_Instructions for the task_: Only lines containing the string "linecap" belong in the answer; find them in the records and copy them.

_Records shown_:
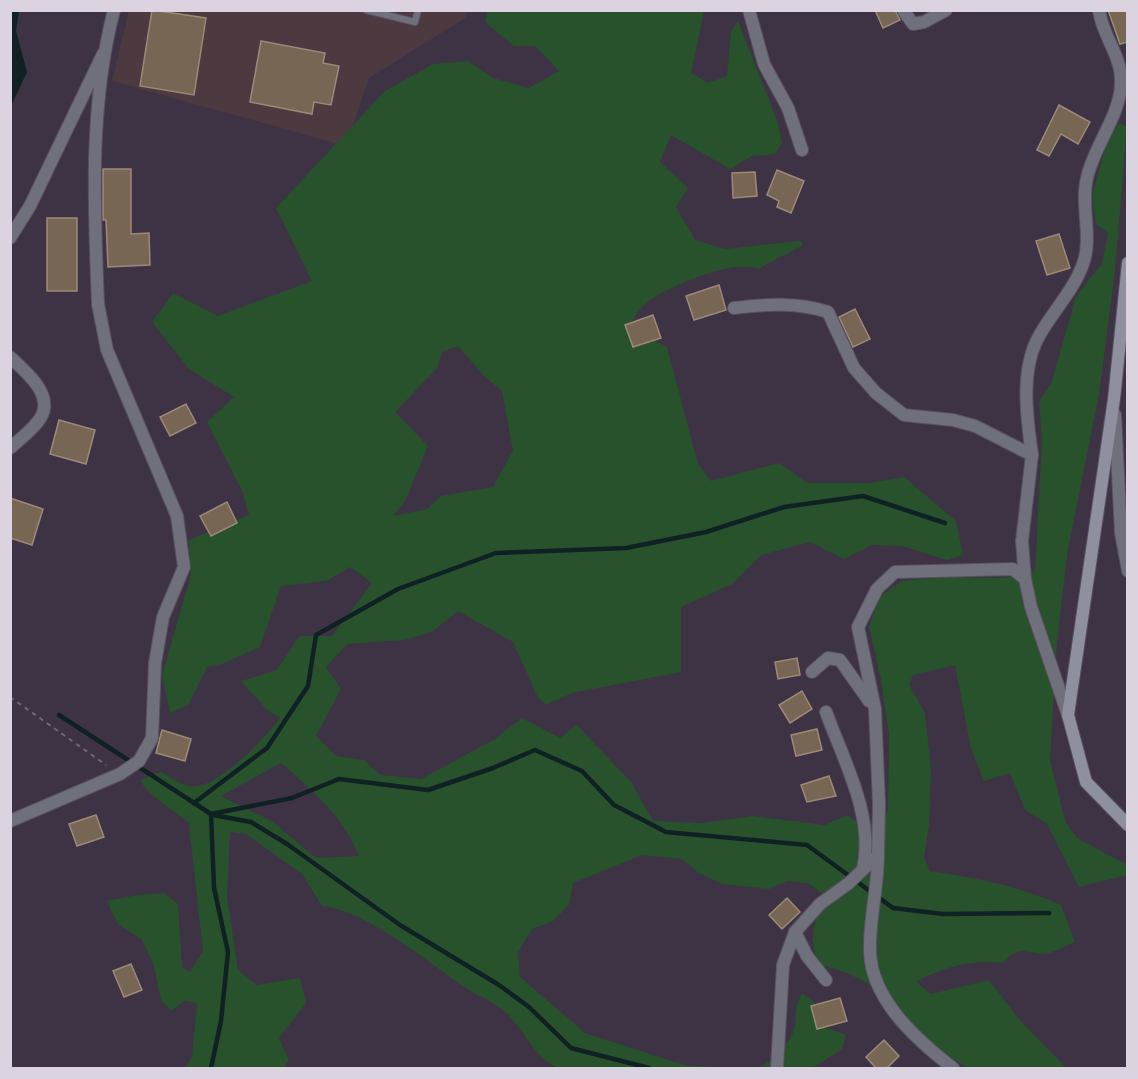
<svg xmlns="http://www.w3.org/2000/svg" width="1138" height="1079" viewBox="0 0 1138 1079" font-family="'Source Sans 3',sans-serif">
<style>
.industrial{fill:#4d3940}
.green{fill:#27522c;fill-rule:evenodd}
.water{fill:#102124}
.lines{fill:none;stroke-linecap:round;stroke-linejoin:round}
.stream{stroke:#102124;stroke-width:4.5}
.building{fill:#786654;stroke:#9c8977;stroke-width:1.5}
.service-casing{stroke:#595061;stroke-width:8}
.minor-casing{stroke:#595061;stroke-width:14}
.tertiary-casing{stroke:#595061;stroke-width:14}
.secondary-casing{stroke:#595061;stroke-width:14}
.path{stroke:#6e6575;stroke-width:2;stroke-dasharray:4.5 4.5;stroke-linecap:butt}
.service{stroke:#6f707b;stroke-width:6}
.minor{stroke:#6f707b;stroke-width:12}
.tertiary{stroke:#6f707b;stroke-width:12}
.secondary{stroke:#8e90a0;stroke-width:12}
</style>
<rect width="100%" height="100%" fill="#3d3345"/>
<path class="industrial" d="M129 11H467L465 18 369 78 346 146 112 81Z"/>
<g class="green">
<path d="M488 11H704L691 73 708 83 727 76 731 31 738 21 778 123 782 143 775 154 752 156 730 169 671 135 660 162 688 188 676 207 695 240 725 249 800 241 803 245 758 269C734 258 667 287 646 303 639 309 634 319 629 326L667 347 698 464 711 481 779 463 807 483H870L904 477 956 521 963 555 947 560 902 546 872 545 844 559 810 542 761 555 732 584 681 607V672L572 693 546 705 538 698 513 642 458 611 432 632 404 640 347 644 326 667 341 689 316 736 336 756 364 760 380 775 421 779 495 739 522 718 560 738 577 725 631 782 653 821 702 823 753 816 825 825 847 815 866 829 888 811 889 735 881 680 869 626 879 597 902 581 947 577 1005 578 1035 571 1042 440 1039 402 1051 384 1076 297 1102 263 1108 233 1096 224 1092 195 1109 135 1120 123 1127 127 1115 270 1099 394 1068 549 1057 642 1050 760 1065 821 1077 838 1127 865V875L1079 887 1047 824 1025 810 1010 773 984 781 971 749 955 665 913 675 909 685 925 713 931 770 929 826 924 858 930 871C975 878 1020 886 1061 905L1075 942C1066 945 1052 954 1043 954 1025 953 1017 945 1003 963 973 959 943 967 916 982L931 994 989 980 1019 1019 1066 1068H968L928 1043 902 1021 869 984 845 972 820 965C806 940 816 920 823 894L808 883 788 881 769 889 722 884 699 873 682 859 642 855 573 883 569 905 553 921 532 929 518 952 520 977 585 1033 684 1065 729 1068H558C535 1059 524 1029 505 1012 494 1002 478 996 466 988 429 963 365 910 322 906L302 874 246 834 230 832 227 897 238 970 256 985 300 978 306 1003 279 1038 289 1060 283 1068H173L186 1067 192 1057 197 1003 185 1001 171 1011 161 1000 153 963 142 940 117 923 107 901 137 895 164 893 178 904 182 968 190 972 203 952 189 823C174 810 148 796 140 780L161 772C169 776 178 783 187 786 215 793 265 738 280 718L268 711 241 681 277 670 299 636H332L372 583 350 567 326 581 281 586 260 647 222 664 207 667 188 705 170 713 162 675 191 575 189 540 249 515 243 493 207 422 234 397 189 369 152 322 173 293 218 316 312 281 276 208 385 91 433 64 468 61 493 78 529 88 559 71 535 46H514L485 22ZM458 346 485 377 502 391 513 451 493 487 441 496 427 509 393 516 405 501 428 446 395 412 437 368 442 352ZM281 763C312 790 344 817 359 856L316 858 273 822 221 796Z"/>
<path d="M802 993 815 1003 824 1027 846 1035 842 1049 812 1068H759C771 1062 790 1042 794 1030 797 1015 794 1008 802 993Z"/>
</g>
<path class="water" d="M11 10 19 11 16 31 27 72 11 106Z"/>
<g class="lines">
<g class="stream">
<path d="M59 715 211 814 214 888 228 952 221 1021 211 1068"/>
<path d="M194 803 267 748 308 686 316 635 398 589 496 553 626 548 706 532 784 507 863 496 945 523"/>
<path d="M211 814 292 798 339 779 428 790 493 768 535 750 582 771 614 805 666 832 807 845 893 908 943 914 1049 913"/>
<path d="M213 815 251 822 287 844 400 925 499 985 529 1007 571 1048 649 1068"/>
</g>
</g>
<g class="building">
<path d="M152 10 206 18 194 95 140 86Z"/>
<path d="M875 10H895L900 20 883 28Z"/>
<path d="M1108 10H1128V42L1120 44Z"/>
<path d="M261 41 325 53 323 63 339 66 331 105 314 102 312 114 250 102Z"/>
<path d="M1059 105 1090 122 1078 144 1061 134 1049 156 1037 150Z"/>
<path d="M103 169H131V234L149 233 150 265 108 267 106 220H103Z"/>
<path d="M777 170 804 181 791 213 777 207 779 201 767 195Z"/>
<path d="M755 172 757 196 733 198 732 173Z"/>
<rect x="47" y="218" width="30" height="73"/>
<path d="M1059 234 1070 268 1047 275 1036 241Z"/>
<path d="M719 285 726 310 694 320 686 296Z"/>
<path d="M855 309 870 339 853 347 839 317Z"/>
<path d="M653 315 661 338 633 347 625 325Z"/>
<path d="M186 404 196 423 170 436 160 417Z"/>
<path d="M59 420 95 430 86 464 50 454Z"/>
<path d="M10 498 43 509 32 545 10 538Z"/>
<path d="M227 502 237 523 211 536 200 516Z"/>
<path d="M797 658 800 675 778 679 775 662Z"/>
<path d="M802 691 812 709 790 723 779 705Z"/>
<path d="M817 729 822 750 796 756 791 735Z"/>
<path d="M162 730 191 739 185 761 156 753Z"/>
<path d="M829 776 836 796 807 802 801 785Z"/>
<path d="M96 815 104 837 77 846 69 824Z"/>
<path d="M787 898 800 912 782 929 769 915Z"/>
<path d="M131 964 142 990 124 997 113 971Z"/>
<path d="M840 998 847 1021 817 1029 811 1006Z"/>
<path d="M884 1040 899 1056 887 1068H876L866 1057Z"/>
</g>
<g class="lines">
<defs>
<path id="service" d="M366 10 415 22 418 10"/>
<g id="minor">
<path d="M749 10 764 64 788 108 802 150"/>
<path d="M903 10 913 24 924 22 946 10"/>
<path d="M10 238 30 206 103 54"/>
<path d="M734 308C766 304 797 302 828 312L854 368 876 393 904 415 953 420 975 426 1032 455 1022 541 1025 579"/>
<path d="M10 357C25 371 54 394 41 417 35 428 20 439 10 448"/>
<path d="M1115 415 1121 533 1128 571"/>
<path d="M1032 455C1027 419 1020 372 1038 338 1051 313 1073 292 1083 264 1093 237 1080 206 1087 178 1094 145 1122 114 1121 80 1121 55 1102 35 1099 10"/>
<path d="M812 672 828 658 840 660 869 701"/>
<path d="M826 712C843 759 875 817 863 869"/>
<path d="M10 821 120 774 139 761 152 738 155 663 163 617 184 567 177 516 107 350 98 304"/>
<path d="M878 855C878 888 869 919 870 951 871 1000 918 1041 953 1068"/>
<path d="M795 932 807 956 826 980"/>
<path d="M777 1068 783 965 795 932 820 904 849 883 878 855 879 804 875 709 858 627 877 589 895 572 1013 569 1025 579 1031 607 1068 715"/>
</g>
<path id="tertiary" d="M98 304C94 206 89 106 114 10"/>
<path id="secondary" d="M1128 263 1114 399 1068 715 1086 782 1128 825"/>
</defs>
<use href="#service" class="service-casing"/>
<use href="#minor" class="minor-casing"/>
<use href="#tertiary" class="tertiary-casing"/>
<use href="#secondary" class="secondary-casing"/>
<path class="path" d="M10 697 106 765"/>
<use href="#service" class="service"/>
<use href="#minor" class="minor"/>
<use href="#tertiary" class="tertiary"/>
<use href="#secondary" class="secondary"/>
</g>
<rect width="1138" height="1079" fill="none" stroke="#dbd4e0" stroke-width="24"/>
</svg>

_Response_:
.lines{fill:none;stroke-linecap:round;stroke-linejoin:round}
.path{stroke:#6e6575;stroke-width:2;stroke-dasharray:4.5 4.5;stroke-linecap:butt}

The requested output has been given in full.